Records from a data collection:
□ □ □

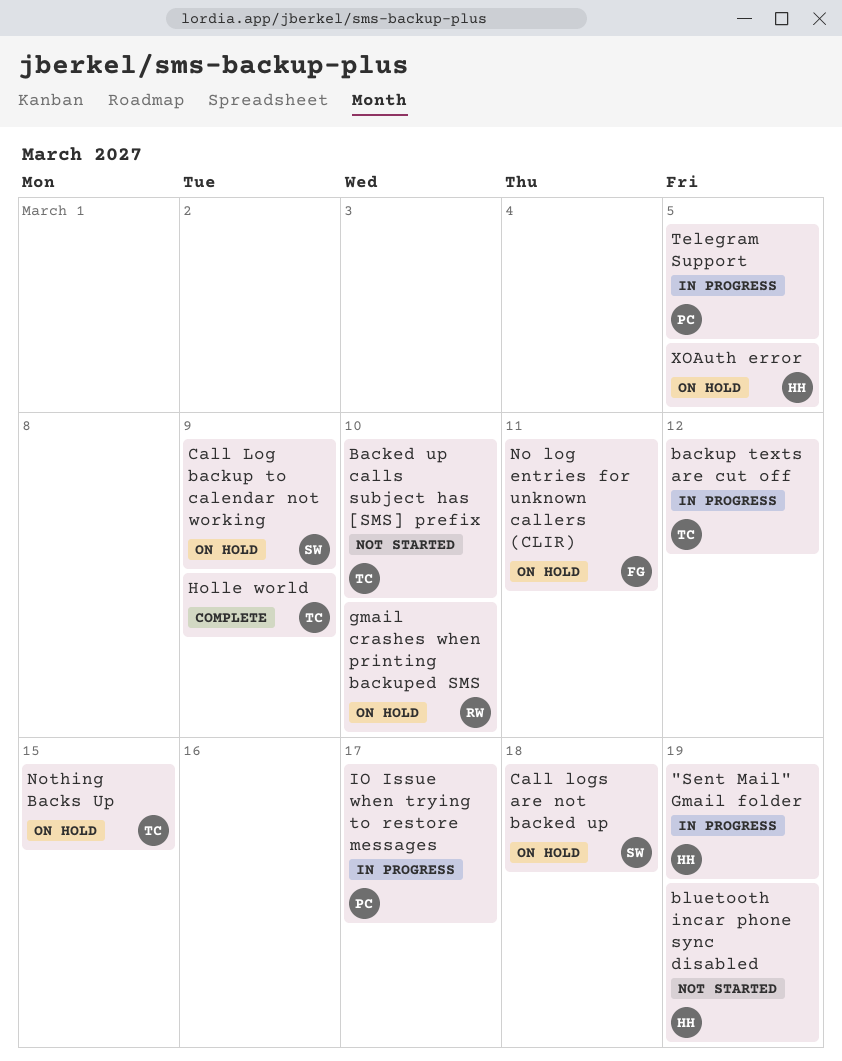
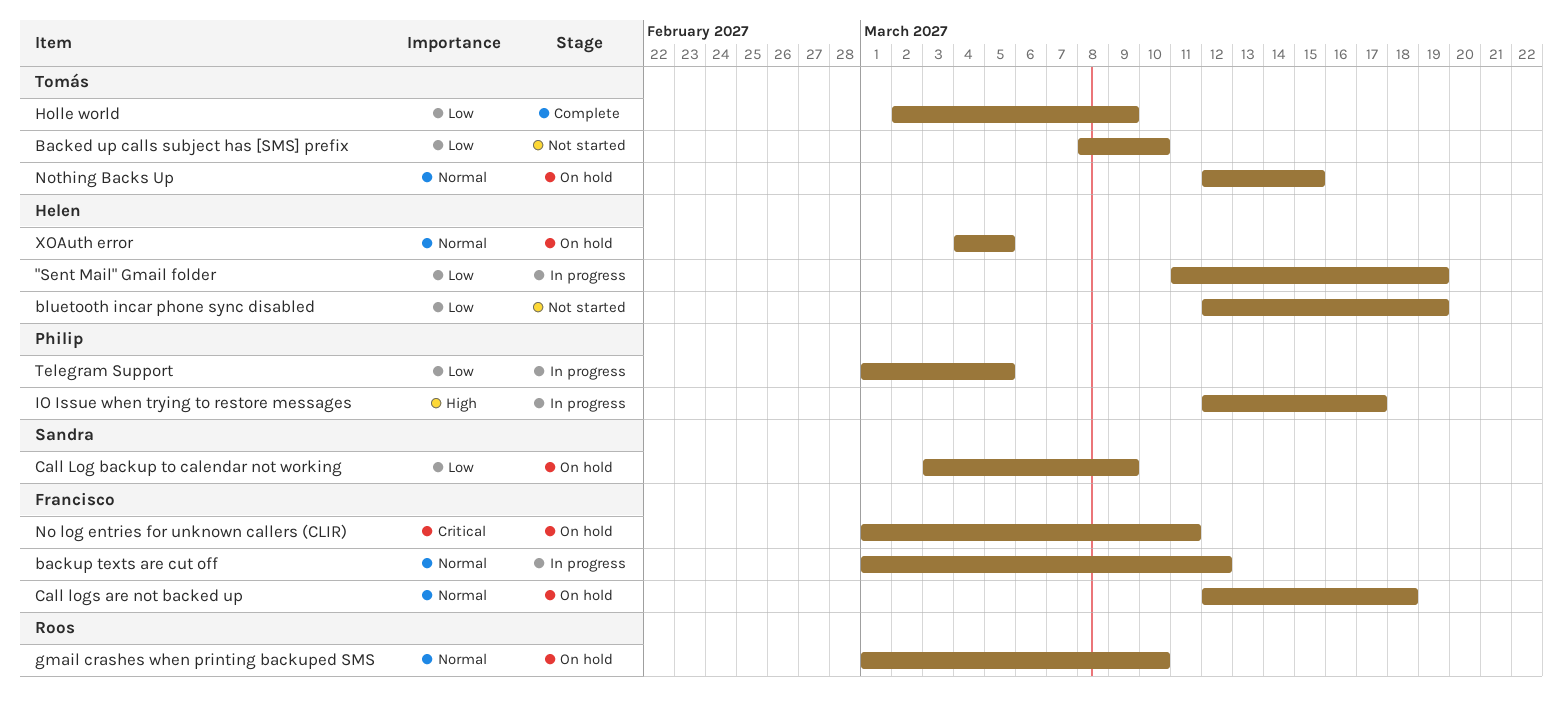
backup texts are cut off, owner: Tomás -> Francisco
Call logs are not backed up, owner: Sandra -> Francisco

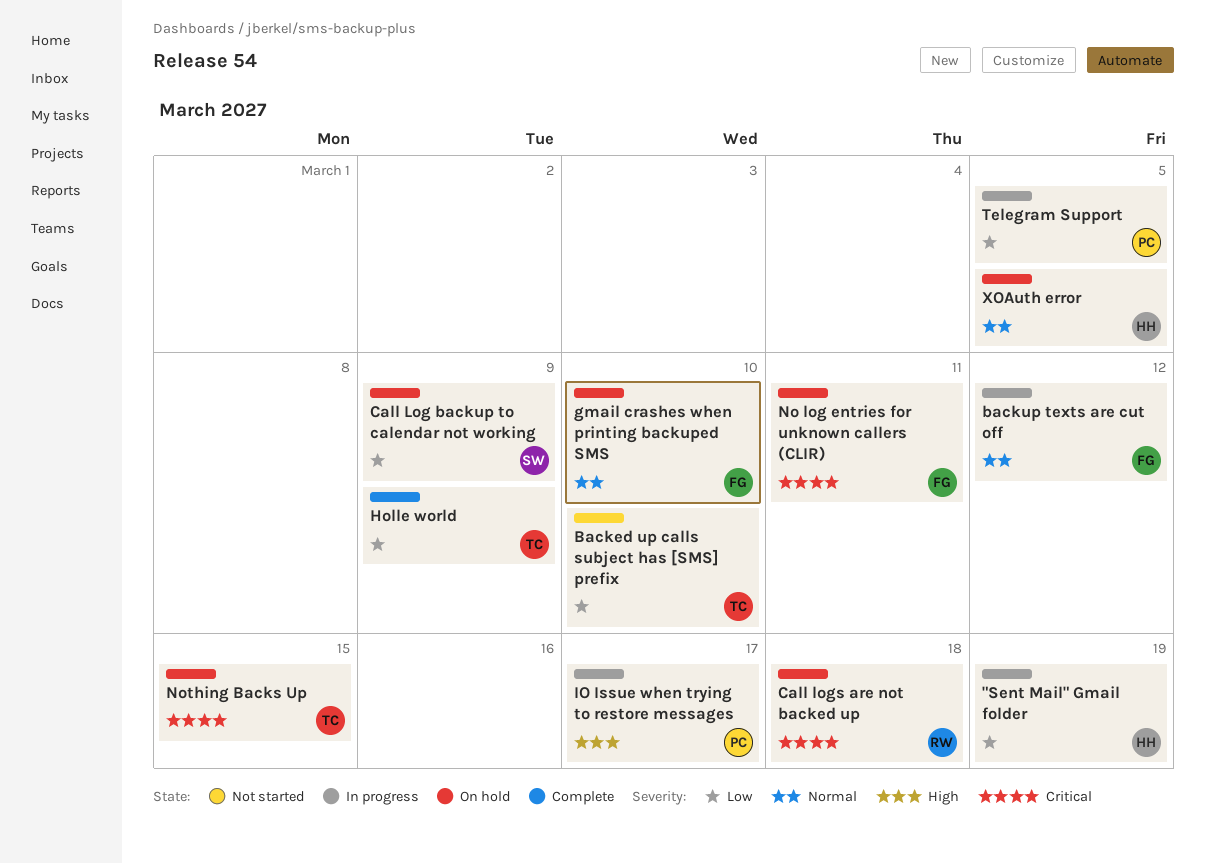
bluetooth incar phone sync disabled: present -> none
Call logs are not backed up, owner: Francisco -> Roos
Call logs are not backed up, priority: Normal -> Critical
gmail crashes when printing backuped SMS, owner: Roos -> Francisco
Nothing Backs Up, priority: Normal -> Critical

□ □ □

▶ [Directive]:
Repeat exactly the lines from the line containing "bluetooth incar phone" through the last line of the records above, including both, and nothing else.

▶ [Worked solution]:
bluetooth incar phone sync disabled: present -> none
Call logs are not backed up, owner: Francisco -> Roos
Call logs are not backed up, priority: Normal -> Critical
gmail crashes when printing backuped SMS, owner: Roos -> Francisco
Nothing Backs Up, priority: Normal -> Critical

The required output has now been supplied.